以前に著者が立木信という名前で書いた『若者を喰い物にし続ける社会』という本の続編と言って良いだろう。僕は『若者を〜』も読んだけど、説得力のある本だった(←細かいところは覚えてない)。著者は新聞記者らしい。前著からの主張と同じように、世代会計という方法を使って日本財政の現状を分析・解説している。その上で、如何に新聞やテレビで語られる経済ニュースが的外れであるかを、幾分センセーショナルにこき下ろしている。

そしてこのセンセーショナルな部分が、僕は気に入らなかった。
「日本国債の格付けは、欧米の主要格付け機関によると、長らくボツワナ以下でしたから、財務省としては気が気ではありません。」(p.126)
といった表現があるのだけど、一体だから何だというのだろう。こういった表現が結構唐突にでてくる。国内の金融機関に国債を安定的に買ってもらわないと金利が上がったり下がったりして大変だから、金融を完全に自由にはできない。という説明の直後に、先に引用した文が現れる。なんだかなあ。金融機関はその格付けを参考にして国債を買っているとは思えないし、一体何が言いたいのだろう。
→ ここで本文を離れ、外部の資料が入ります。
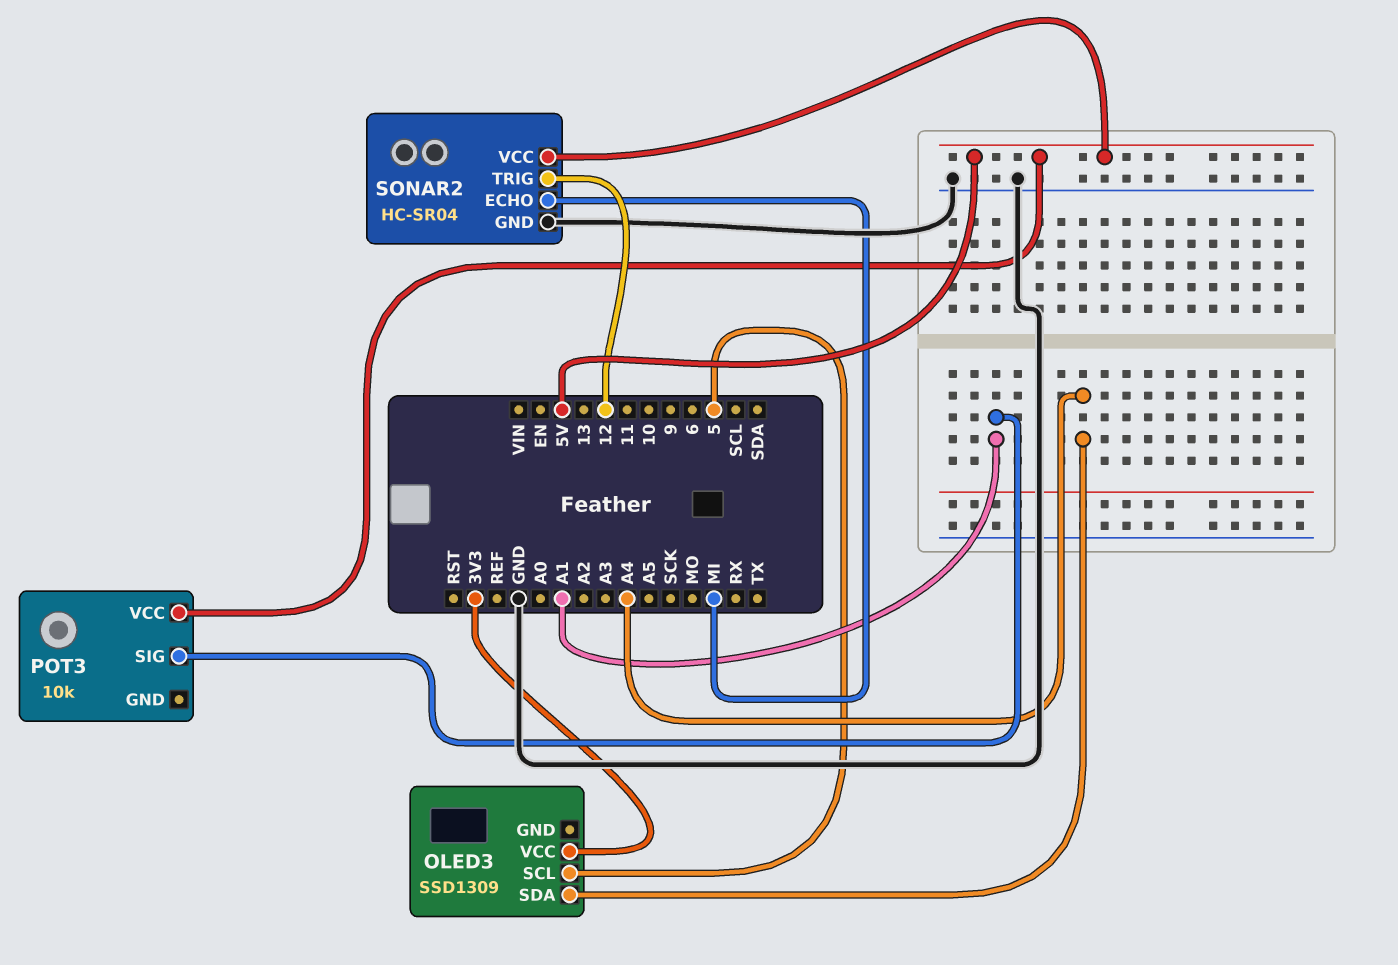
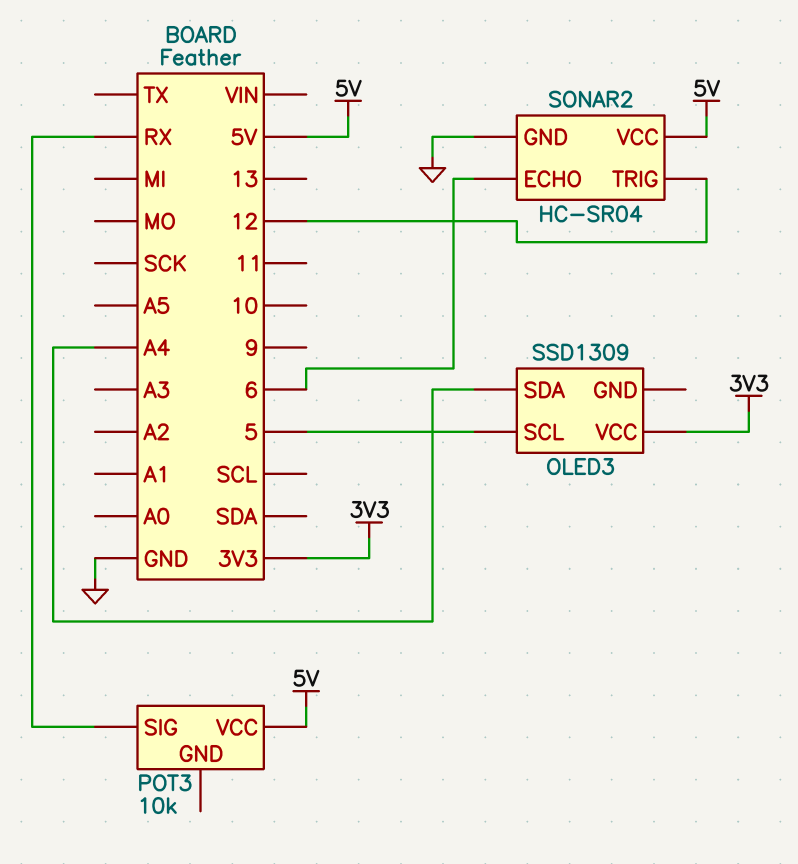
POT3 pin SIG: A1 -> RX
SONAR2 pin ECHO: MI -> 6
僕が気になる点は他にもあって、デフレについて触れない、というところだ。
「価格は通貨によって計られます。その通貨の価値を激変させてしまうこと、つまりインフレは、価格の問題解決機能を強化するマジック、いわば金融のドーピング策です。」(p.129)
なぜこんな表現なのか本当に理解に苦しむが、まず思うのは、それを言うならデフレだって同じでしょう? ということ。著者がリフレ政策を支持しているのかどうかは、結局よく分からないけど、どうもデフレの害に鈍感であるのは間違いないようだ。それと、著者にとって関心があるのは財政であってこの国の経済ではないようだ。ま、これは印象でしかないんですけど。

頷ける主張もある良い本だとは思うけど、マスコミの中の人だものな、という諦めも感じてしまう。財政に焦点を合わせすぎで、必要以上に暗い未来を見ていると思う。なので、ただ煽っているだけじゃないのかと疑ってしまう。本のタイトル『この国の経済常識はウソばかり』は、本当にその通りだと思うけど、その犯人はジャーナリズムでしょ、とも思う。嘆息。